- Task details -
For each line of the listing that contains "elbow", make a copy and return it.
◆ ◆ ◆
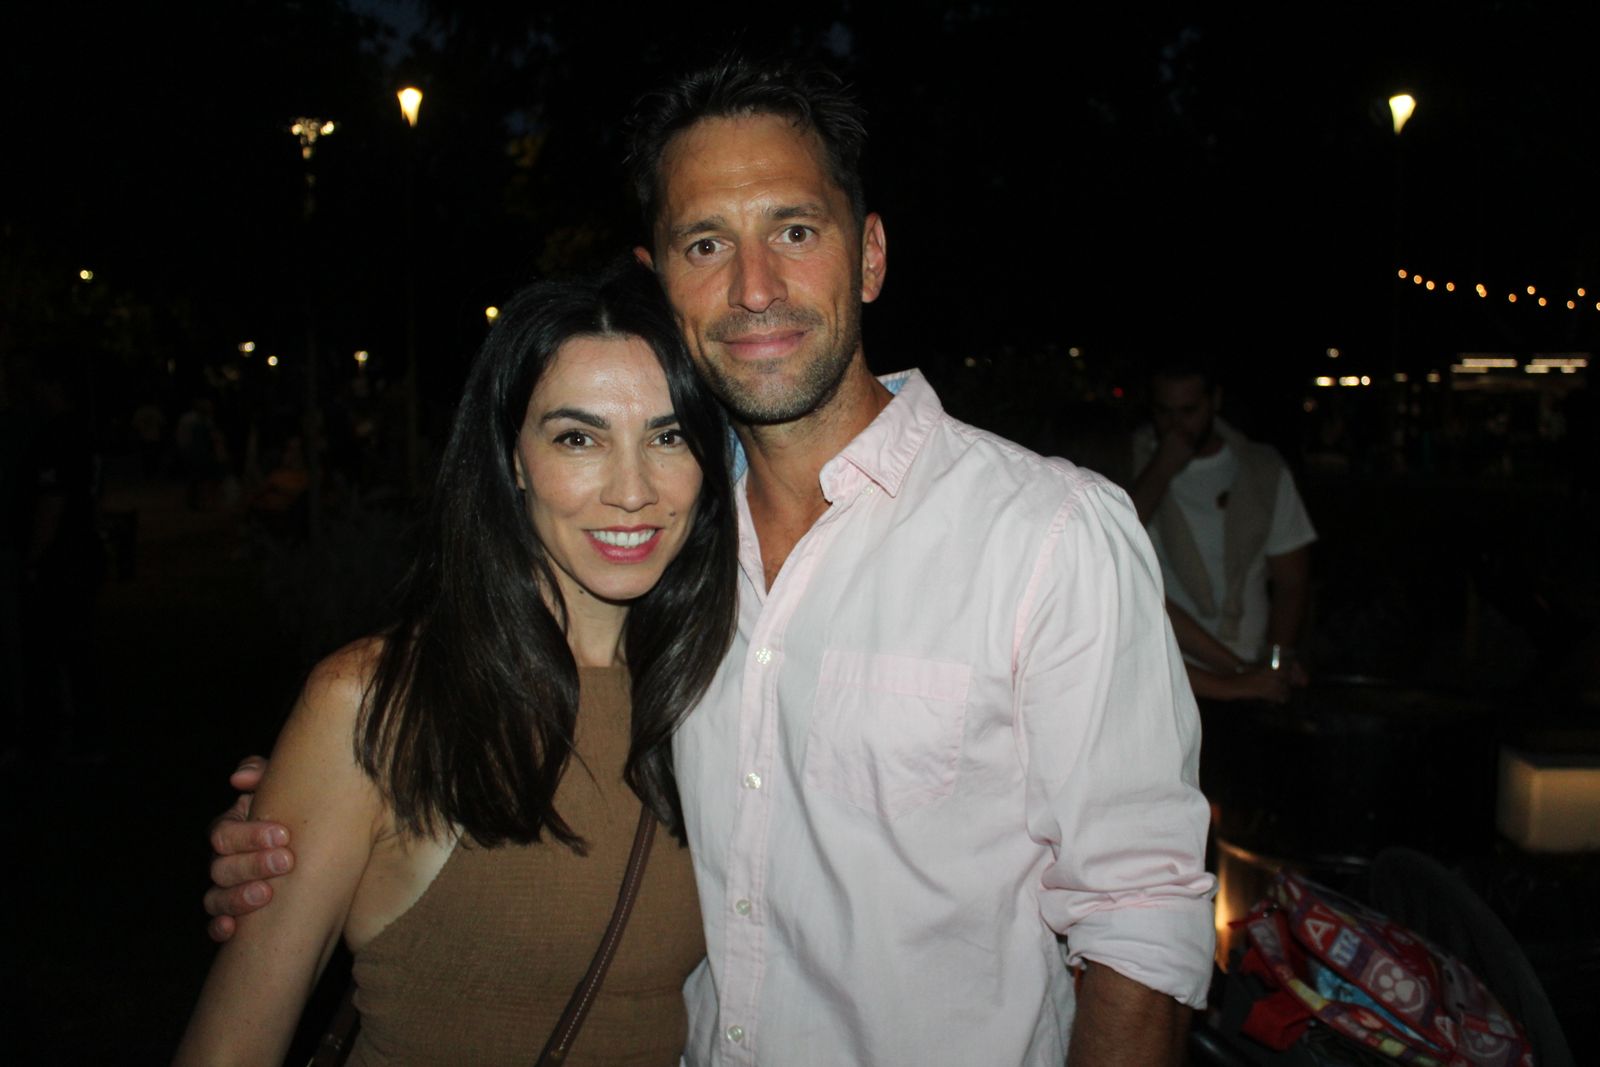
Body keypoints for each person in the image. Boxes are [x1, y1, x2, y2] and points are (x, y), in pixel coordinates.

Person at [207, 58, 1215, 1066]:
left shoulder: (1046, 534)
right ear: (659, 284)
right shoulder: (667, 550)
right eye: (705, 242)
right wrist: (318, 808)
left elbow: (1139, 917)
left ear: (867, 256)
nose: (755, 287)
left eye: (793, 230)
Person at [176, 261, 739, 1067]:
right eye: (578, 437)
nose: (632, 489)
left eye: (668, 435)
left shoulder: (722, 694)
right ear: (511, 460)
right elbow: (230, 1048)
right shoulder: (377, 701)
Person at [1129, 357, 1316, 684]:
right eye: (1164, 412)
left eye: (1188, 411)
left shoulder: (1262, 469)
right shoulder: (1130, 463)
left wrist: (1273, 665)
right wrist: (1162, 468)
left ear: (1214, 401)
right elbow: (1115, 539)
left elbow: (1292, 582)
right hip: (1163, 668)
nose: (1176, 426)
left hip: (1247, 657)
◆ ◆ ◆
- Task solution -
left elbow: (1139, 917)
right elbow: (230, 1048)
right elbow: (1115, 539)
left elbow: (1292, 582)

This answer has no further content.